TASK ITEM
Scan the records below. List lines holding "jogo".

◆ ◆ ◆ ◆ ◆ ◆ ◆

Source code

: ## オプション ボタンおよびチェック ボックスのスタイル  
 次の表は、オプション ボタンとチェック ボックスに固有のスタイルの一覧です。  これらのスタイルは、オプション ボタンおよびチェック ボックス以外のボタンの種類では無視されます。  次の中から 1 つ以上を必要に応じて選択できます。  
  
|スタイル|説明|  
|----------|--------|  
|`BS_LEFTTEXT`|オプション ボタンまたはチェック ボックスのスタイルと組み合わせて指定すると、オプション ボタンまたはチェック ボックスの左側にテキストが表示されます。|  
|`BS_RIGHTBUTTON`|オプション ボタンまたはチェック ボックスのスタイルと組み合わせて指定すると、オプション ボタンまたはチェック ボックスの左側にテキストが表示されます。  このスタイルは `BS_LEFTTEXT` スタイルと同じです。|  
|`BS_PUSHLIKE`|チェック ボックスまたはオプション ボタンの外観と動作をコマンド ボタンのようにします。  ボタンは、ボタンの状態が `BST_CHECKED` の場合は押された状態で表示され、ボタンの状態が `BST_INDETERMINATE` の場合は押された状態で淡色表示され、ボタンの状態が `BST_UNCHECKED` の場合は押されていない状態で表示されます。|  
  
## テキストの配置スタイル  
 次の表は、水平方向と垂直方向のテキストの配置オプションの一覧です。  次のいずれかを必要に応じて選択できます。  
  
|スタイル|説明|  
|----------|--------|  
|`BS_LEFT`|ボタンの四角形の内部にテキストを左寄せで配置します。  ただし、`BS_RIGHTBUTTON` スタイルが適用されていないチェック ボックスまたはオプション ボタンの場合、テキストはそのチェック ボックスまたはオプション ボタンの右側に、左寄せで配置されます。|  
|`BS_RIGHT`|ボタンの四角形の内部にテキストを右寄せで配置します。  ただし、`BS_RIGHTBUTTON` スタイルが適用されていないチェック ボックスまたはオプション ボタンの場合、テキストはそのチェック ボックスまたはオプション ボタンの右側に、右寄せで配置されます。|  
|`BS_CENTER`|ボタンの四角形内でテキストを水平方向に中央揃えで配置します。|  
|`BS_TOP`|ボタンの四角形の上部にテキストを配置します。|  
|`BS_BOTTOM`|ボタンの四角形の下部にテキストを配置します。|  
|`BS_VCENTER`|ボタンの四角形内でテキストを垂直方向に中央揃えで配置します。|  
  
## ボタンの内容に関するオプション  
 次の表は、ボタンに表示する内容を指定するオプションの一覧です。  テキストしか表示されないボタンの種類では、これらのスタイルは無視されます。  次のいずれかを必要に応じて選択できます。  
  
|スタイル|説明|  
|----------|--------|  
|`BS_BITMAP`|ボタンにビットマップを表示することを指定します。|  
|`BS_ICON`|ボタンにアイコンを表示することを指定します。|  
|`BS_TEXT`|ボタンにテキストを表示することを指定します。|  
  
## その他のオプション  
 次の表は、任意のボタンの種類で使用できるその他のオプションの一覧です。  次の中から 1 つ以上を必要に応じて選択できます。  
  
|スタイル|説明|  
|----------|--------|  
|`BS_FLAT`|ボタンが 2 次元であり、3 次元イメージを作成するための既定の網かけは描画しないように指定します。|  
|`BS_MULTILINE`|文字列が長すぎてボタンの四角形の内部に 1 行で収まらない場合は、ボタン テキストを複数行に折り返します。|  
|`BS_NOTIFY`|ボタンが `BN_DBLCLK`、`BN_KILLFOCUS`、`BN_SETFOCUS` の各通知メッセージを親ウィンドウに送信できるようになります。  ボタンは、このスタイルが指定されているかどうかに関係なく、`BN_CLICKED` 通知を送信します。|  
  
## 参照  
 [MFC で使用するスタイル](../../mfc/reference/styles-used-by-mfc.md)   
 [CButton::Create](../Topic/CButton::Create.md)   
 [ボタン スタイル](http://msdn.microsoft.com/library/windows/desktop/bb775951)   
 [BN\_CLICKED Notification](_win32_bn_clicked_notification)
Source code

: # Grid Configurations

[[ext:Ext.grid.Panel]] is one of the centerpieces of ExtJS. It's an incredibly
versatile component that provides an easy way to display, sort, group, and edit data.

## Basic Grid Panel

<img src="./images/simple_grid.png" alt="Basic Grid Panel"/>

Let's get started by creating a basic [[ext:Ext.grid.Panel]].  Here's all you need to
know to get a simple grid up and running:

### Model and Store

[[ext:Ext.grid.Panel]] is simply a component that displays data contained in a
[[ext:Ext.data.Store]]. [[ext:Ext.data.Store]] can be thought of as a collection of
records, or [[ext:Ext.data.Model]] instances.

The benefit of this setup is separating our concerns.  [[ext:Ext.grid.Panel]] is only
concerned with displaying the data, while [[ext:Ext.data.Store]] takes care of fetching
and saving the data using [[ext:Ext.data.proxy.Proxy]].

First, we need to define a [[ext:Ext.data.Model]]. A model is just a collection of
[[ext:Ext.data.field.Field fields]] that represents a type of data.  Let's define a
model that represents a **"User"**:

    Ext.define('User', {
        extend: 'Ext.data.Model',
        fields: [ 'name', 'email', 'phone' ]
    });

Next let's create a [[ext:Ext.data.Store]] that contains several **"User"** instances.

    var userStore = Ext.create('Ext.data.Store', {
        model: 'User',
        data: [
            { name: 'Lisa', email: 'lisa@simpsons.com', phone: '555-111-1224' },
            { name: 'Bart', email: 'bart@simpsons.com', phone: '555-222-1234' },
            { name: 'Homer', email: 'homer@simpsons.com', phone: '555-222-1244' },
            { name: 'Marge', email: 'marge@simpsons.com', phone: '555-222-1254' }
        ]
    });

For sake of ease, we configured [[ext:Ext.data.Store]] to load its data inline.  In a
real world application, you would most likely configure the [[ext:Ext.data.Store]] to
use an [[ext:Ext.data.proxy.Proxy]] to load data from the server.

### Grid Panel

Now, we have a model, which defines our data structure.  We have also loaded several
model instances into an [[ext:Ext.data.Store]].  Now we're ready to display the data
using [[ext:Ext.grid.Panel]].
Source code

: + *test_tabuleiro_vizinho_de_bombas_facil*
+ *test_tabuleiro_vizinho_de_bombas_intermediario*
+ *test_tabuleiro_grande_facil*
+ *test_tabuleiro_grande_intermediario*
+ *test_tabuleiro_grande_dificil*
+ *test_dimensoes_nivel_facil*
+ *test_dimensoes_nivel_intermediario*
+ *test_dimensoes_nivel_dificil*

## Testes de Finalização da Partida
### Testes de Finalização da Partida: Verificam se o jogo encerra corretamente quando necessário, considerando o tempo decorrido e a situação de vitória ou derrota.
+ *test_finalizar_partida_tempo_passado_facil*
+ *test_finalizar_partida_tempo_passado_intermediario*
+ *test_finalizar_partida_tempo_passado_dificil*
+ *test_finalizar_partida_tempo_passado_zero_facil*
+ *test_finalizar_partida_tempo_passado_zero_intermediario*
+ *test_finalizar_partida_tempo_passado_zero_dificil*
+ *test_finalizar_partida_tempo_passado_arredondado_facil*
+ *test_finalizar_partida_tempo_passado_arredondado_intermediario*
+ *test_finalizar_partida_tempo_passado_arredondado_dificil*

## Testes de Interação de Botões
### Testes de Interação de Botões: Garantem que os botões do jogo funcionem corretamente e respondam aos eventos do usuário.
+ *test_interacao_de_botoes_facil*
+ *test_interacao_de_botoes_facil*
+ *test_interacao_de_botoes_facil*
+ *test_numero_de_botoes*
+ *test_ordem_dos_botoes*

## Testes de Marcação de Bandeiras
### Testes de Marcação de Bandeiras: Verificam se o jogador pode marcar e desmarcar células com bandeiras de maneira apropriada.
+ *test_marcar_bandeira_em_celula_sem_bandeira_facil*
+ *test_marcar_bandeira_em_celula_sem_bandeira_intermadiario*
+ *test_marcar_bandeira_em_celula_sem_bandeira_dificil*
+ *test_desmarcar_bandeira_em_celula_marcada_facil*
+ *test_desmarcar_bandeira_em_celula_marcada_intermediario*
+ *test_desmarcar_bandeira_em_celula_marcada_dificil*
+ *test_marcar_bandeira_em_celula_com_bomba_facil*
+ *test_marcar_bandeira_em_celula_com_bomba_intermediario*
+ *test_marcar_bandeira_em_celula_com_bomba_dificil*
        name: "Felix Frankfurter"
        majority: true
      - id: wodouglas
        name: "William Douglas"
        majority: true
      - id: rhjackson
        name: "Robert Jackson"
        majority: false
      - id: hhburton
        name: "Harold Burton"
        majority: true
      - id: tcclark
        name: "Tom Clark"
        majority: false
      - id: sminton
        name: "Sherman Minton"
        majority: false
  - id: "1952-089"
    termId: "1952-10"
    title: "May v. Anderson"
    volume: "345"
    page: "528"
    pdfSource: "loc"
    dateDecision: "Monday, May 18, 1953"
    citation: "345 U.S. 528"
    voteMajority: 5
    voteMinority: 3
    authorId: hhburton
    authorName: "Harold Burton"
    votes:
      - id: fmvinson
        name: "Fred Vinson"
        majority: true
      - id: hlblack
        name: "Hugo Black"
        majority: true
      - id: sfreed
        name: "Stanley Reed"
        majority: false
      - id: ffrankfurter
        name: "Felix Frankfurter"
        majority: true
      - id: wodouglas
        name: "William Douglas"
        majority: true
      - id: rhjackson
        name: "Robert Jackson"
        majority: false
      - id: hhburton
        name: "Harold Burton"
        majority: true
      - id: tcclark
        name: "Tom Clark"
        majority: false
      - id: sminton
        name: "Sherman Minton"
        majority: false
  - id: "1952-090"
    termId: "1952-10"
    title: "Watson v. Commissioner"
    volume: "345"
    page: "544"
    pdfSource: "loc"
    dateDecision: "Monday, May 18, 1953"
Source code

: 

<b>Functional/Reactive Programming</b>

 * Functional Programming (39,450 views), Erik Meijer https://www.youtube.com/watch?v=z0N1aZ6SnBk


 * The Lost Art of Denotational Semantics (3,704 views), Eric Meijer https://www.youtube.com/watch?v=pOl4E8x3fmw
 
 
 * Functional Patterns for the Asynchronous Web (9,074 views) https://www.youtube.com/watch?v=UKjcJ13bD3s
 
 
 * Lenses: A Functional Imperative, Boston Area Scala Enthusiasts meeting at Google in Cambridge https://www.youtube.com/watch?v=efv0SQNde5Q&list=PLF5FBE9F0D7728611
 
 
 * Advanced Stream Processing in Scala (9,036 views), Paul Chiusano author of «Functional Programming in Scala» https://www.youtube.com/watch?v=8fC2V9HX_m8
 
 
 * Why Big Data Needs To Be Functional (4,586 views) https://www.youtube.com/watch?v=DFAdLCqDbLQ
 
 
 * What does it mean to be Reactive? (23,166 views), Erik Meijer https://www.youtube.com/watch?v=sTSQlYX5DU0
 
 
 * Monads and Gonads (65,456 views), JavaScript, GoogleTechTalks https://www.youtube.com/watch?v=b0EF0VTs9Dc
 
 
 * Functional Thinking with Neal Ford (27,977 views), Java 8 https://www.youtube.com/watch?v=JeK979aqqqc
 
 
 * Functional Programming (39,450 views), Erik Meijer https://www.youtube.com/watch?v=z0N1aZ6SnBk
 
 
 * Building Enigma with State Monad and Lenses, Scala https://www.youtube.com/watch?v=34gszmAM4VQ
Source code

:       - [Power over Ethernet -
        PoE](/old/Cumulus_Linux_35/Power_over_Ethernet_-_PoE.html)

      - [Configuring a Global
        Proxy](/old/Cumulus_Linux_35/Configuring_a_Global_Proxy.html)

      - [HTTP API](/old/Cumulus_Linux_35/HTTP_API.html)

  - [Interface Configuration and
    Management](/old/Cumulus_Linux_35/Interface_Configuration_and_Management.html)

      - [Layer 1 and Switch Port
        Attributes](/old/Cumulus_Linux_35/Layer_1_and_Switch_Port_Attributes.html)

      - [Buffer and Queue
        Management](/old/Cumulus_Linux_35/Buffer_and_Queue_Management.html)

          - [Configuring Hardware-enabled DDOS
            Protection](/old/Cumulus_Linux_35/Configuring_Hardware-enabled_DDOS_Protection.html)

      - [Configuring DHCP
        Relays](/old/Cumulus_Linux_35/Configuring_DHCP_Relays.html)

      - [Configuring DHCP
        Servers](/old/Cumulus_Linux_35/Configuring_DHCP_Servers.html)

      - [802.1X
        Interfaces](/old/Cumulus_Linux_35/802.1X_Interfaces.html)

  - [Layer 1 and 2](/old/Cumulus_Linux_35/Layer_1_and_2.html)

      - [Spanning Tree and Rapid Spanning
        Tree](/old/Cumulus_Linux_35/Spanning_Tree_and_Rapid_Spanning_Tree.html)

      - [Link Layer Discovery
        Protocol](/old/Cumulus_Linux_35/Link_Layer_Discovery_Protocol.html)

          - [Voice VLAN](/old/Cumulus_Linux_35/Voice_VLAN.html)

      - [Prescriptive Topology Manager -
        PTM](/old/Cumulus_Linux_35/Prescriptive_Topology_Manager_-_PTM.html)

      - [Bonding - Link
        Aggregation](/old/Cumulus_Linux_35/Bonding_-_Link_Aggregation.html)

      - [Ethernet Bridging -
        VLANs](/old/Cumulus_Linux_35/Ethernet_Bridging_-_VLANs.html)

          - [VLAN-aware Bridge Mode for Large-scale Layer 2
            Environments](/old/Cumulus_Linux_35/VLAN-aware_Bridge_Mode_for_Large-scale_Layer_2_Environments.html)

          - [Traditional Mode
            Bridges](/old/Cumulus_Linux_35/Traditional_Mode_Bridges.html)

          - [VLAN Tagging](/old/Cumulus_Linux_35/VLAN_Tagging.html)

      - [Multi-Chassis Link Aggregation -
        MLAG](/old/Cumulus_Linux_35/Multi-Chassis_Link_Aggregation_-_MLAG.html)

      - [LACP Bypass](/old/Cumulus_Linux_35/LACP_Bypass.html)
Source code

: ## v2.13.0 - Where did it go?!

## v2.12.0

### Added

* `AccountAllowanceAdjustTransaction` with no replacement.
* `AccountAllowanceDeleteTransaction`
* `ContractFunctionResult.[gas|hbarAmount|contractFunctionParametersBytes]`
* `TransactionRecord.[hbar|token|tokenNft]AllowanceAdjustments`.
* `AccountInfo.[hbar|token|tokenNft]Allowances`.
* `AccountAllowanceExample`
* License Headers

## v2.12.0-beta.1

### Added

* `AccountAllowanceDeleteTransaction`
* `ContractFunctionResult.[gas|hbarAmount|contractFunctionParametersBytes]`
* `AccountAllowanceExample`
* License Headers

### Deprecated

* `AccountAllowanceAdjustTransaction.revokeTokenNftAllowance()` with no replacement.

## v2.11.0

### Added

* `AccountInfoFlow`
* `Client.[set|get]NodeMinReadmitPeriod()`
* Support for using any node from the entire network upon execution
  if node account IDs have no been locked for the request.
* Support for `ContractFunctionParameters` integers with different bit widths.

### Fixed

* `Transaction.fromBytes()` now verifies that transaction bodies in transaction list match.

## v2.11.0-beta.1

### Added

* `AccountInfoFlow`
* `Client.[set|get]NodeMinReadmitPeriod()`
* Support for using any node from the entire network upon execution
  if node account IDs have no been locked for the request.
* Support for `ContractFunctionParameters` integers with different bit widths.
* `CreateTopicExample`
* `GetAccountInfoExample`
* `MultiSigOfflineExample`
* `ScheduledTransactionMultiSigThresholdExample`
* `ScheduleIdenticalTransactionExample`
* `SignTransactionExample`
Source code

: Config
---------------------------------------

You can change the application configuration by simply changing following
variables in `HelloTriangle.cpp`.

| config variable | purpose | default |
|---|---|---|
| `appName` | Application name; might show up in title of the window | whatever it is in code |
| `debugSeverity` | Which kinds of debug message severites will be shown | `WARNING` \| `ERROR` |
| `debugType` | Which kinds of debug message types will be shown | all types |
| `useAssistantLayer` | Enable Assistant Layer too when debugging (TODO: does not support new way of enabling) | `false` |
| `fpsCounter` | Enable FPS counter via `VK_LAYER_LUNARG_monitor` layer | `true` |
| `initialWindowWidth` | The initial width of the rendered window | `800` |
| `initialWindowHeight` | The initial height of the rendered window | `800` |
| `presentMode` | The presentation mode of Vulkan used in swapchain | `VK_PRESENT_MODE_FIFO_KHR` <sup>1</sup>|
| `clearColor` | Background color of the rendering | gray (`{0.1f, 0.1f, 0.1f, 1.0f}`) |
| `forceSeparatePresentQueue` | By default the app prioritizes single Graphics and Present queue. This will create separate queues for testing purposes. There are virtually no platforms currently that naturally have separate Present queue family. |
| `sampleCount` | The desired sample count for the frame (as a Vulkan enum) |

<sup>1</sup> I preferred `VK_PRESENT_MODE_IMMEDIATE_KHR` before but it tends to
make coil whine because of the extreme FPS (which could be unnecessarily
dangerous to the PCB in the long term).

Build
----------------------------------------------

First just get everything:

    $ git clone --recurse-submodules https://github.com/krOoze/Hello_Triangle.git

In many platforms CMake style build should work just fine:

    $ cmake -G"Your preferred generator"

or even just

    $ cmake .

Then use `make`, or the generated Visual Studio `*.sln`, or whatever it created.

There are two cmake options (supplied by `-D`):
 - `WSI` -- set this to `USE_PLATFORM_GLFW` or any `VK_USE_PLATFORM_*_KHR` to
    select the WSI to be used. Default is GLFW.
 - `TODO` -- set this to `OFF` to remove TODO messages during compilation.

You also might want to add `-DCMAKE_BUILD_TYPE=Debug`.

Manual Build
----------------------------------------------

◆ ◆ ◆ ◆ ◆ ◆ ◆

EXPECTED OUTPUT
### Testes de Finalização da Partida: Verificam se o jogo encerra corretamente quando necessário, considerando o tempo decorrido e a situação de vitória ou derrota.
### Testes de Interação de Botões: Garantem que os botões do jogo funcionem corretamente e respondam aos eventos do usuário.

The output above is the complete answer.